Python for Curious People who Like Natural Language a Lot

04:15 PM - 05:00 PM on August 16, 2014, Room 705

Jackie Cohen

Audience level:: novice
Watch:: http://youtu.be/aJUi-PDjb6E

Description

This talk will be an introductory discussion of why Python is an awesome programming language for analyzing, and playing with, natural language. (It’s not the only one, but especially for people just diving in to using a programming language for language play or research, it’s great.) Rather than going into details of algorithms, I'm going to give some simple, easy-to-build-upon examples of how Python and open source Python packages can be used to quickly dive into some really awesome aspects of research/investigation in linguistics, and bring them together to explain, at a high level, why I believe Python is an excellent bridge between linguists interested in programming, beginning programmers interested in linguistics, and any curious people who like figuring stuff out about languages all along a spectrum of formality.

Abstract

A lot of nifty Natural Language Processing applications and scripts can be written in many a language, but Python’s large proliferation of tools and the large number of good starting points for learning make it a particularly good tool for doing simple research about natural language, figuring out cool stuff about how people speak and write, as well as a good tool for thinking critically about languages (both formal and natural!).

I plan to address at least a subset of the following questions: How do those ‘what famous author do you most write like’ tools really work? For people who self-identify as technical but have no linguistics background, what’s a good way to think about the question ‘what is linguistics research’? What sort of stuff should you be thinking about if you know lots of stuff about some natural language or natural language systems and want to write a program to help you learn more stuff? How much math do you need to know to figure out some cool things from a big text corpus, or a few (answer: not much)? What is a corpus anyway and how can I find one that’ll be useful to me?

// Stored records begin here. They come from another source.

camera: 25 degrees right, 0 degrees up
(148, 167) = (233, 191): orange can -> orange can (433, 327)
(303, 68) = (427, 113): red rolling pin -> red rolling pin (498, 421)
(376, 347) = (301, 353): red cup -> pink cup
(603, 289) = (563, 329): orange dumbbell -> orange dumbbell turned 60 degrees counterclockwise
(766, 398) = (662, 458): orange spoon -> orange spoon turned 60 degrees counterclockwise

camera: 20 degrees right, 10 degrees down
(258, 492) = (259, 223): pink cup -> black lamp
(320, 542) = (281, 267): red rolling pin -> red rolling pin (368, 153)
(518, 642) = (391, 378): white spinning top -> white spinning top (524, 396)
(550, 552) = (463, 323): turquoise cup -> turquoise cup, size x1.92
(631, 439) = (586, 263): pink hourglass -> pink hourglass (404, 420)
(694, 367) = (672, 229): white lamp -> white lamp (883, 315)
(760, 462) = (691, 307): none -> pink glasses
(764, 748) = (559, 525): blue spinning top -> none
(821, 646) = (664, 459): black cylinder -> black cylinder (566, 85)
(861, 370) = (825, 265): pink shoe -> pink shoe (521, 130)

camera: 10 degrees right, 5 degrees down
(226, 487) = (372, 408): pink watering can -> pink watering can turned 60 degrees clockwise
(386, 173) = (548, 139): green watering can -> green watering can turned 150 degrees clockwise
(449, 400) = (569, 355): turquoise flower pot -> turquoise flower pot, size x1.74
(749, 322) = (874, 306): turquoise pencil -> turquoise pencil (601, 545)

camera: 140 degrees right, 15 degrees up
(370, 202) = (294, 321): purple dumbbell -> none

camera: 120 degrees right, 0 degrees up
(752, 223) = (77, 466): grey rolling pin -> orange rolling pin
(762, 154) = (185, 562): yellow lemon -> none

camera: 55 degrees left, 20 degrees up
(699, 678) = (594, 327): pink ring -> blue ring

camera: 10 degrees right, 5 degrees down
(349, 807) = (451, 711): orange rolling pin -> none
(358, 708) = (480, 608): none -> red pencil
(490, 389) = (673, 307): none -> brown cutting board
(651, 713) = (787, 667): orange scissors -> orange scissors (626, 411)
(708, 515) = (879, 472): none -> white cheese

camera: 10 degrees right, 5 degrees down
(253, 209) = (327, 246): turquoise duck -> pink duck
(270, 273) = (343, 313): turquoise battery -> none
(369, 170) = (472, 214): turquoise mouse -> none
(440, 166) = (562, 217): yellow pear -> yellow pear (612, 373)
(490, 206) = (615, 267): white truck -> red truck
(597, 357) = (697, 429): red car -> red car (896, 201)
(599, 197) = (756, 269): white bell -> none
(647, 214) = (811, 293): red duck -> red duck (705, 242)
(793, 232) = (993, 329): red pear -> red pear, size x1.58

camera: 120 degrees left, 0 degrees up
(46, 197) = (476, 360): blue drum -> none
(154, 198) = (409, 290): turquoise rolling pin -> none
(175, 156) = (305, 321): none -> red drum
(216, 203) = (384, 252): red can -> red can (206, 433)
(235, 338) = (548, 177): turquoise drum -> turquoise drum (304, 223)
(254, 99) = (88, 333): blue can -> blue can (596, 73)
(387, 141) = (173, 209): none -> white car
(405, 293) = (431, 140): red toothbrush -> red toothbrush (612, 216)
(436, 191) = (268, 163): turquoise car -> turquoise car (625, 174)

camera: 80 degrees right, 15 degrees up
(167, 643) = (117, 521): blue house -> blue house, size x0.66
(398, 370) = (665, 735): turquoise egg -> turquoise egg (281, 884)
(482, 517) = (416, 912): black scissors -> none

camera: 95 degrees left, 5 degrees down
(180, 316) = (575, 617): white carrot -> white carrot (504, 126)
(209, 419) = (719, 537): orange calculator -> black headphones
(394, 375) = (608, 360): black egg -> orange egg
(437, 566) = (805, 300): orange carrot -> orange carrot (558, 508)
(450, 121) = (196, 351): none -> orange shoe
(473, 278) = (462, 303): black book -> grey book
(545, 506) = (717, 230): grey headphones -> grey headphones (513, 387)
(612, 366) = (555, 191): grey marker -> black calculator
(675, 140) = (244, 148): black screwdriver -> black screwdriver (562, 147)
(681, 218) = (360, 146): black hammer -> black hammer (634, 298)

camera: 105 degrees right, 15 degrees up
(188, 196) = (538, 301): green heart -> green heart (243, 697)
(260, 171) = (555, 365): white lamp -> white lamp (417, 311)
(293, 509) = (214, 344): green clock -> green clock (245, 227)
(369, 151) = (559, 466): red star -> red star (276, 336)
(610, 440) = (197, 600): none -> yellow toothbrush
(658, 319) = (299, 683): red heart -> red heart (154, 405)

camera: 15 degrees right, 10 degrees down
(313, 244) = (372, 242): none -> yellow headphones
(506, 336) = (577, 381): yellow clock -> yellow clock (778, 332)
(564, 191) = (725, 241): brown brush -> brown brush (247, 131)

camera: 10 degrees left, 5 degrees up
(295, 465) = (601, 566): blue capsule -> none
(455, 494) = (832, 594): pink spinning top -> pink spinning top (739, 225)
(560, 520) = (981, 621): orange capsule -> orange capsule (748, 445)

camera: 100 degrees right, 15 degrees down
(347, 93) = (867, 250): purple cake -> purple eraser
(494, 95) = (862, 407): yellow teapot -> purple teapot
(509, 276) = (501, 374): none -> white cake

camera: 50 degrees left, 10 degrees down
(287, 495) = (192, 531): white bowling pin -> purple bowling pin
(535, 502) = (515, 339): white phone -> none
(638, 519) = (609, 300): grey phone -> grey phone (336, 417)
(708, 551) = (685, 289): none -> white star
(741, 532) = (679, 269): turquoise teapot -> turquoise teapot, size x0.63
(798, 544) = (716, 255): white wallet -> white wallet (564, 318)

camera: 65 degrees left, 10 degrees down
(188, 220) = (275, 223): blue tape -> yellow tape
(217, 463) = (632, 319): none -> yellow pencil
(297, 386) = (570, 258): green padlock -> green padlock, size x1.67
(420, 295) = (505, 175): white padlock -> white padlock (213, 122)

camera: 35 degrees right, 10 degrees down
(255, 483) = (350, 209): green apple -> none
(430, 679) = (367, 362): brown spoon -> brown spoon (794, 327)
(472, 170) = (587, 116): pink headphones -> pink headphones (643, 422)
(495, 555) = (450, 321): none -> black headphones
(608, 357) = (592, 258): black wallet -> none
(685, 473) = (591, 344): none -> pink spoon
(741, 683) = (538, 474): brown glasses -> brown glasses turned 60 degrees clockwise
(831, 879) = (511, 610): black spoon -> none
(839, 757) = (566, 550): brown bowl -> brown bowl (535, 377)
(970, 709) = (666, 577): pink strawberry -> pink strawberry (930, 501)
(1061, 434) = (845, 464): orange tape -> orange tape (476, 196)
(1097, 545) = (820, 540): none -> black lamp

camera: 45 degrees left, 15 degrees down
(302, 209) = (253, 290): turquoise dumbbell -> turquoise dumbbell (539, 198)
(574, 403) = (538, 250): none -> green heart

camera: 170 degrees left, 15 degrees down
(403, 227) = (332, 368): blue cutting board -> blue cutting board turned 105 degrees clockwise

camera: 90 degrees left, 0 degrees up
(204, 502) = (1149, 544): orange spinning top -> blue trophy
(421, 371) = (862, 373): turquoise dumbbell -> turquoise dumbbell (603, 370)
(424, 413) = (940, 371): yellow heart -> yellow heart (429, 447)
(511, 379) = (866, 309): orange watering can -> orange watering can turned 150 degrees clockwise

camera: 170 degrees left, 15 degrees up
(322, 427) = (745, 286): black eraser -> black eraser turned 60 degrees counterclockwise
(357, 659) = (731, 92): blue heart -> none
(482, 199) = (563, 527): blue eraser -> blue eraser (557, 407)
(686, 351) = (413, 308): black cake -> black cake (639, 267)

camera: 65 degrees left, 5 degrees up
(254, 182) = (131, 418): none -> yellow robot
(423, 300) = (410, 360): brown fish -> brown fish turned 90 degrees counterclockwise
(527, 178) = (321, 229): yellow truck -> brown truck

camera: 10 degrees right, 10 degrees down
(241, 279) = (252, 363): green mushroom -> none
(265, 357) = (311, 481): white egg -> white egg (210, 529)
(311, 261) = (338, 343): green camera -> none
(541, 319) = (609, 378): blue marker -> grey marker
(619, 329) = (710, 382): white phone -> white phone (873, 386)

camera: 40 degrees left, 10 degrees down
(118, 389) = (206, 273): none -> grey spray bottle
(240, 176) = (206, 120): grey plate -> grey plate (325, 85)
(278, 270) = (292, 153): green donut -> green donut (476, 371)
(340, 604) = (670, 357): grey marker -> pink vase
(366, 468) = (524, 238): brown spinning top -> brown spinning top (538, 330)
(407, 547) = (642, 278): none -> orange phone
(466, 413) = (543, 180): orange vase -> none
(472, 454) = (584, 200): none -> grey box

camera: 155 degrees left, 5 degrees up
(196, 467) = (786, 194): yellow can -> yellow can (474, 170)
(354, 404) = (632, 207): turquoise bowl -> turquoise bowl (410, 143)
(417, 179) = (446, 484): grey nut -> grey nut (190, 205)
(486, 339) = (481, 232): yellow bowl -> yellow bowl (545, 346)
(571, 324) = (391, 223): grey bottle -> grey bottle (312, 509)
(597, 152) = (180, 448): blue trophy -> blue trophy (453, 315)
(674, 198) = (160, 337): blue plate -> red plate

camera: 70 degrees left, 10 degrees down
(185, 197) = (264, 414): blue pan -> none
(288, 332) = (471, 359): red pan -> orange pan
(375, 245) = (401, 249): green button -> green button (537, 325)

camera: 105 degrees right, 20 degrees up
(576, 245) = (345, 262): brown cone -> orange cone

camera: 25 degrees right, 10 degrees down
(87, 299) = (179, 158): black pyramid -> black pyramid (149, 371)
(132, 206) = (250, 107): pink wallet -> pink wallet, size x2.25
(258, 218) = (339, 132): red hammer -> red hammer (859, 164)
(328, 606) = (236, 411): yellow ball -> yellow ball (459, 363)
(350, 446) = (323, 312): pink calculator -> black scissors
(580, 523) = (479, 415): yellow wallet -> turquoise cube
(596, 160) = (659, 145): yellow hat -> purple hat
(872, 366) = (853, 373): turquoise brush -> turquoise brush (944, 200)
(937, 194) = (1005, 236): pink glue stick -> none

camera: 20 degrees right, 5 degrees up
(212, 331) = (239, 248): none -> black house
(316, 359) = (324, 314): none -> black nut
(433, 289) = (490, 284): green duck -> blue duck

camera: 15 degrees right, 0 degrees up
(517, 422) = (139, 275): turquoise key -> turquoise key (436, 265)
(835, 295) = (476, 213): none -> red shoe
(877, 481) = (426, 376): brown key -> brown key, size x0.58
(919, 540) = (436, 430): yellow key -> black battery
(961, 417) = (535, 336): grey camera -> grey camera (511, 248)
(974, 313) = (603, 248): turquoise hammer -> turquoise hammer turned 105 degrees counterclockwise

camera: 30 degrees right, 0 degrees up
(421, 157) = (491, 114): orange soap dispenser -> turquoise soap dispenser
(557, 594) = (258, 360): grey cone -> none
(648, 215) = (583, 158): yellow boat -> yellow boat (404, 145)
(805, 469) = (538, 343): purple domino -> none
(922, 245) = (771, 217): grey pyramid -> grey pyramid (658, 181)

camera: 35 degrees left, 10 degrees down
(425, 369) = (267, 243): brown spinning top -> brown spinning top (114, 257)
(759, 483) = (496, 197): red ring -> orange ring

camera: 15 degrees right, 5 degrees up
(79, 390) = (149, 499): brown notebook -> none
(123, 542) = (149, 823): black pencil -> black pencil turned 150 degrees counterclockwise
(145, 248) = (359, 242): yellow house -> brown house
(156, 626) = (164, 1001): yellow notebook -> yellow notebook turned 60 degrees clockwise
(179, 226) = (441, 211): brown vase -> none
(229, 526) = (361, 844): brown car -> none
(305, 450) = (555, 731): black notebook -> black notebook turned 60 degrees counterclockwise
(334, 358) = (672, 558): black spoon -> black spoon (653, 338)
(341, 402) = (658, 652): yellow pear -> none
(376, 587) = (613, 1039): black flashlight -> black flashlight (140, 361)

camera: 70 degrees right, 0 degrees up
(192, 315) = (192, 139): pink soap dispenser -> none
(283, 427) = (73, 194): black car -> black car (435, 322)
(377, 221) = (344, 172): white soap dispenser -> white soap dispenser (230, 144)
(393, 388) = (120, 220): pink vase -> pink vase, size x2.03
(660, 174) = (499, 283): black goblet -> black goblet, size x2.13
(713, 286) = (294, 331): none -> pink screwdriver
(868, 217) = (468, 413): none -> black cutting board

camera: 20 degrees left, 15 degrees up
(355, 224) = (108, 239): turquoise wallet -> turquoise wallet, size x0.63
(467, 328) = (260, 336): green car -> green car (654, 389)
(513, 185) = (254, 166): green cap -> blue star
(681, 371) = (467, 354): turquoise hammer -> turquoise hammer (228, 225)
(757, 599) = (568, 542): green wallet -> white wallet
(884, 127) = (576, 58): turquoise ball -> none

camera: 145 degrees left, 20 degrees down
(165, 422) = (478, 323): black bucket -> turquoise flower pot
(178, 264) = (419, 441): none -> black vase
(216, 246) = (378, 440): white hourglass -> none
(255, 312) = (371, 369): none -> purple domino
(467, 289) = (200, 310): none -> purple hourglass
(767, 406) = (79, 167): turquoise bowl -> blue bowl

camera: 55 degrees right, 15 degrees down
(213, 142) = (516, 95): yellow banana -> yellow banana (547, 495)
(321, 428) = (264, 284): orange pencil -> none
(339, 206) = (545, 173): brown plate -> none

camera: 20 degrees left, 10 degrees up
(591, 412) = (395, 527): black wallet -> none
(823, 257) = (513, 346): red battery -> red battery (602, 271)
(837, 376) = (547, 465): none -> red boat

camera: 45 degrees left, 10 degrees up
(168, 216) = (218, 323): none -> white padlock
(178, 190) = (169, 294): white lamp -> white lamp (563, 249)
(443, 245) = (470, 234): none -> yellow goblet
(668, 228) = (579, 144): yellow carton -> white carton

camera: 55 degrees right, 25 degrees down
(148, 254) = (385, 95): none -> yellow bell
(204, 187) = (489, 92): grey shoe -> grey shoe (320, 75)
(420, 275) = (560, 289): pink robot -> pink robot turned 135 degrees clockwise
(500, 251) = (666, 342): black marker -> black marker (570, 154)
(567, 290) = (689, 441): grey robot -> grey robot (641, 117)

I will show a few brief implementations of: character set counting classification of a couple different types (phonetic -- that’s sounds, semantic -- that’s meaning) a Markov Chain some machine translation

and I will explain what the results of those small pieces of code mean and why they matter. Overall, I will use these examples to show how, with a bit of curiosity, a little bit of experience with Python, comfort reading some technical documentation, and a moderately fast internet connection, you can come to novel conclusions about patterns of speech, word games, pronoun use, or any of a ton of other aspects of natural language -- pretty useful, since natural language touches pretty much everything.